Difference between asfreq and resample
resample
is more general than asfreq
. For example, using resample
I can pass an arbitrary function to perform binning over a Series
or DataFrame
object in bins of arbitrary size. asfreq
is a concise way of changing the frequency of a DatetimeIndex
object. It also provides padding functionality.
As the pandas documentation says, asfreq
is a thin wrapper around a call to date_range
+ a call to reindex
. See here for an example.
An example of resample
that I use in my daily work is computing the number of spikes of a neuron in 1 second bins by resampling a large boolean array where True
means "spike" and False
means "no spike". I can do that as easy as large_bool.resample('S', how='sum')
. Kind of neat!
asfreq
can be used when you want to change a DatetimeIndex
to have a different frequency while retaining the same values at the current index.
Here's an example where they are equivalent:
In [6]: dr = date_range('1/1/2010', periods=3, freq=3 * datetools.bday)
In [7]: raw = randn(3)
In [8]: ts = Series(raw, index=dr)
In [9]: ts
Out[9]:
2010-01-01 -1.948
2010-01-06 0.112
2010-01-11 -0.117
Freq: 3B, dtype: float64
In [10]: ts.asfreq(datetools.BDay())
Out[10]:
2010-01-01 -1.948
2010-01-04 NaN
2010-01-05 NaN
2010-01-06 0.112
2010-01-07 NaN
2010-01-08 NaN
2010-01-11 -0.117
Freq: B, dtype: float64
In [11]: ts.resample(datetools.BDay())
Out[11]:
2010-01-01 -1.948
2010-01-04 NaN
2010-01-05 NaN
2010-01-06 0.112
2010-01-07 NaN
2010-01-08 NaN
2010-01-11 -0.117
Freq: B, dtype: float64
As far as when to use either: it depends on the problem you have in mind...care to share?

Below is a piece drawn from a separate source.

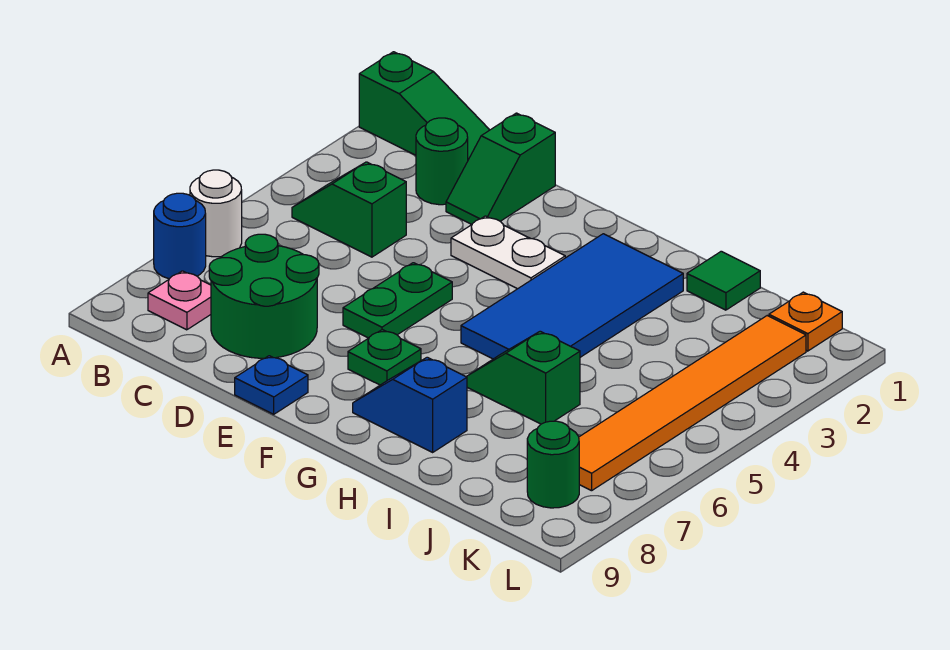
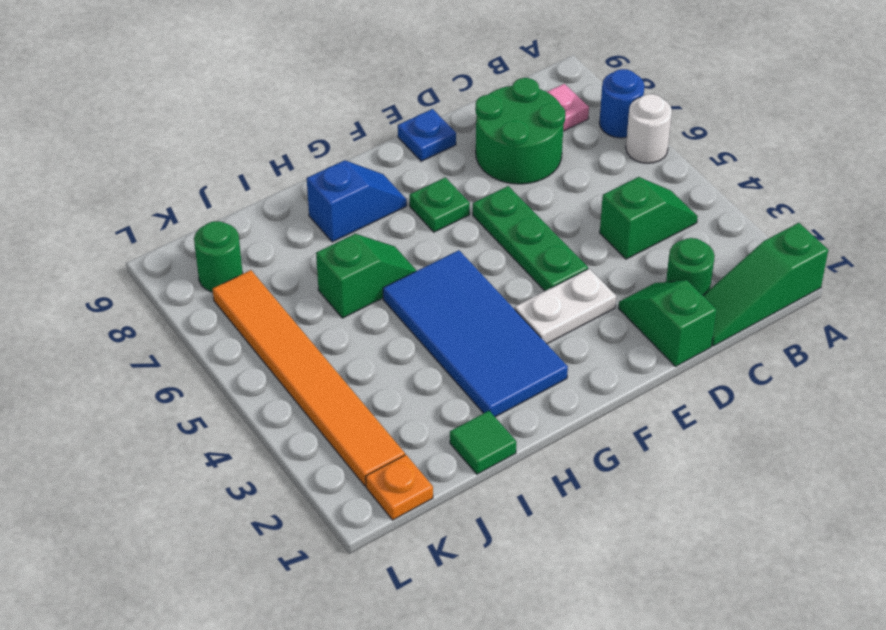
green plate E5:E6 level 1 -> green plate E4:E6 level 1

Let me use an example to illustrate:
# generate a series of 365 days
# index = 20190101, 20190102, ... 20191231
# values = [0,1,...364]
ts = pd.Series(range(365), index = pd.date_range(start='20190101',
end='20191231',
freq = 'D'))
ts.head()
output:
2019-01-01 0
2019-01-02 1
2019-01-03 2
2019-01-04 3
2019-01-05 4
Freq: D, dtype: int64
Now, resample the data by quarter:
ts.asfreq(freq='Q')
output:
2019-03-31 89
2019-06-30 180
2019-09-30 272
2019-12-31 364
Freq: Q-DEC, dtype: int64
The asfreq()
returns a Series
object with the last day of each quarter in it.
ts.resample('Q')
output:
DatetimeIndexResampler [freq=<QuarterEnd: startingMonth=12>, axis=0, closed=right, label=right, convention=start, base=0]

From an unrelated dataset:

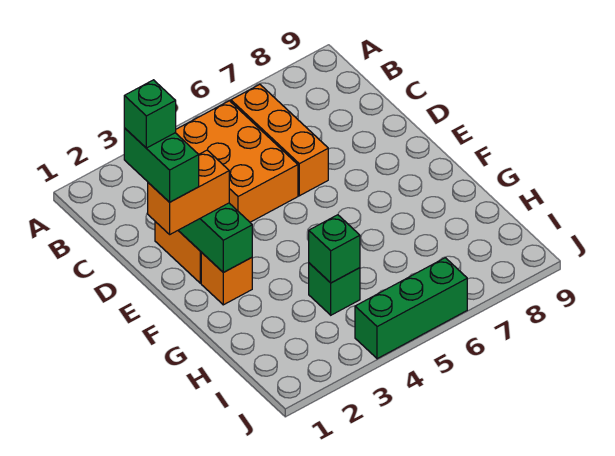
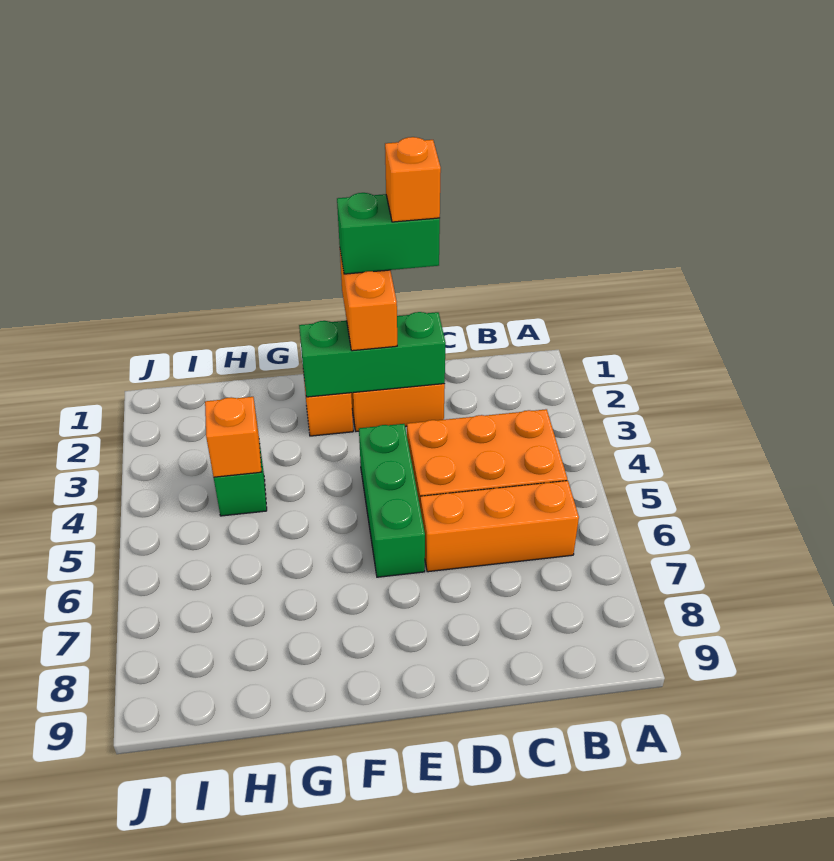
green brick D1 level 5 -> orange brick D1 level 5
green brick H4 level 2 -> orange brick H4 level 2
green brick J4:J6 level 1 -> green brick E4:E6 level 1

Resample returns a DatetimeIndexResampler
and you cannot see what's actually inside. Think of it as the groupby
method. It creates a list of bins
(groups):
bins = ts.resample('Q')
bin.groups
output:
{Timestamp('2019-03-31 00:00:00', freq='Q-DEC'): 90,
Timestamp('2019-06-30 00:00:00', freq='Q-DEC'): 181,
Timestamp('2019-09-30 00:00:00', freq='Q-DEC'): 273,
Timestamp('2019-12-31 00:00:00', freq='Q-DEC'): 365}
Nothing seems different so far except for the return type. Let's calculate the average of each quarter:
# (89+180+272+364)/4 = 226.25
ts.asfreq(freq='Q').mean()
output:
226.25
When mean()
is applied, it outputs the average of all the values. Note that this is not the average of each quarter, but the average of the last day of each quarter.
To calculate the average of each quarter:
ts.resample('Q').mean()
output:
2019-03-31 44.5
2019-06-30 135.0
2019-09-30 226.5
2019-12-31 318.5
You can perform more powerful operations with resample()
than asfreq()
.
Think of resample
as groupby
+ every method that you can call after groupby
(e.g. mean, sum, apply, you name it) .
Think of asfreq
as a filter mechanism with limited fillna()
capabilities (in fillna(), you can specify limit
, but asfreq() does not support it).